Given the above conditions, the current high number of Covid-19 cases in our immigrant communities was a crisis waiting to happen. While the media reports and opinion pieces may carry on as if this was something unforeseen, from my vantage point, the surprise is that this is a surprise.

Some analysts and commenters have offered the view that this high rate of cases in immigrant communities is a result of systemic racism. I have a different view: that our immigration policy rests on the fact that the politicians are not accountable for the eventual results of their policy on immigration. Admitting a higher number of immigrants to Canada is projected as an achievement – and in some cases, proof of their virtuousness – even when the same politicians show scant care about how immigrants fare after immigrating to Canada. In my view, this callous disregard for the welfare of immigrants post-arrival is where systemic failure comes in – and politicians of every stripe are guilty of it. However, given that many of these politicians are themselves from immigrant communities, and also that most people exploiting immigrants are from their own ethnic group, we may need to modify the term as systemic apathy. The politicians’ message to immigrants is clear: We need you to make us feel and look good, but don’t expect us to so much as lift a finger to put in place a system that treats you like a human being.

WHERE THE ROAD ENDS

It is part of human nature that people persevere, face adversity, and (if they are lucky) survive. Sometimes, they pay a cost. It is also part of human nature to ignore the costs paid by others – unless those costs bounces off on to others, at which point those others pay attention.

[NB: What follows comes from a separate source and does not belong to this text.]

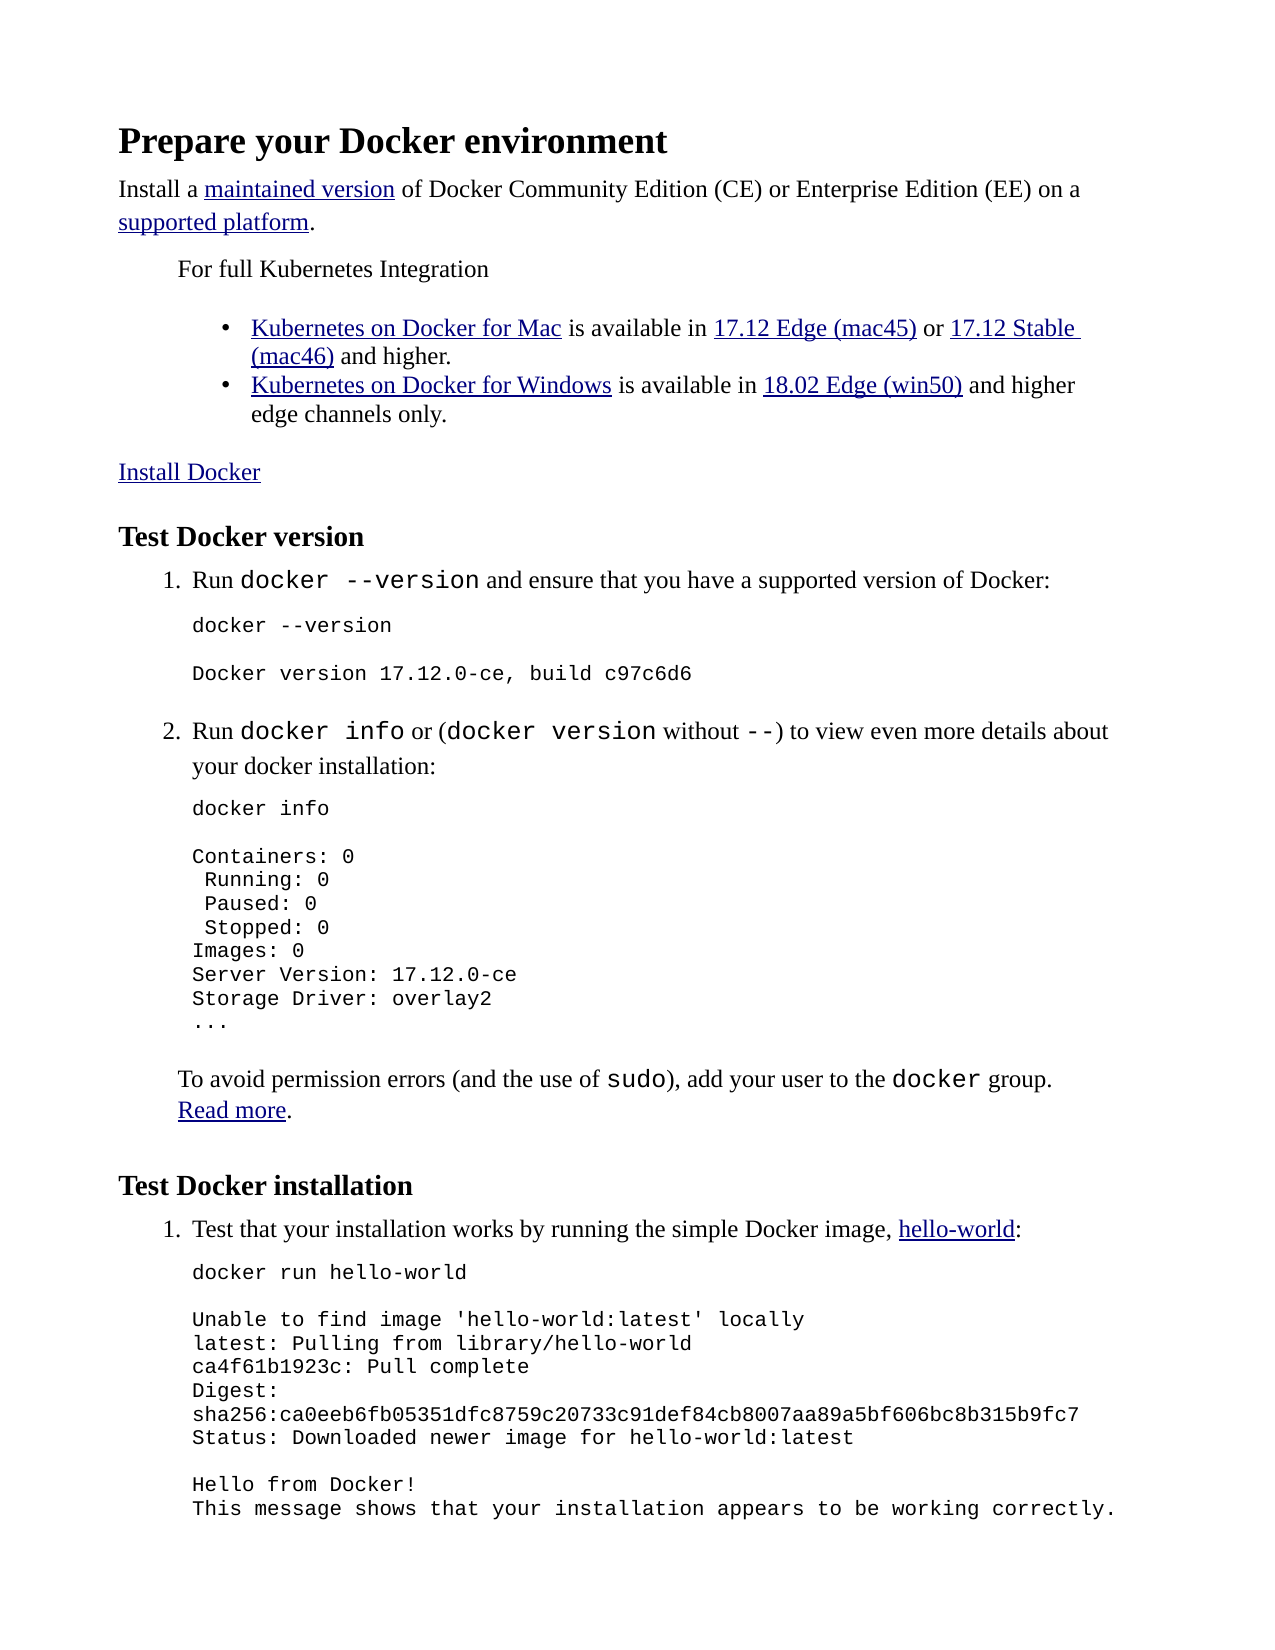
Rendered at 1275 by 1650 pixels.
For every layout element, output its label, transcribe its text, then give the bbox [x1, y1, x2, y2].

list Containers: 0 [162, 846, 1157, 869]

At some point, the Covid crisis will end (one hopes). The people who paid a heavy price for the numerous failings of all our governments but survived will carry on their lives. If they are damaged, their future lives will have forever been damaged likewise. The only way to change the sad state of affairs in the immigrant communities is to make sure that the politicians (and other members of the political class in general) are also made to pay a price for their willful failures.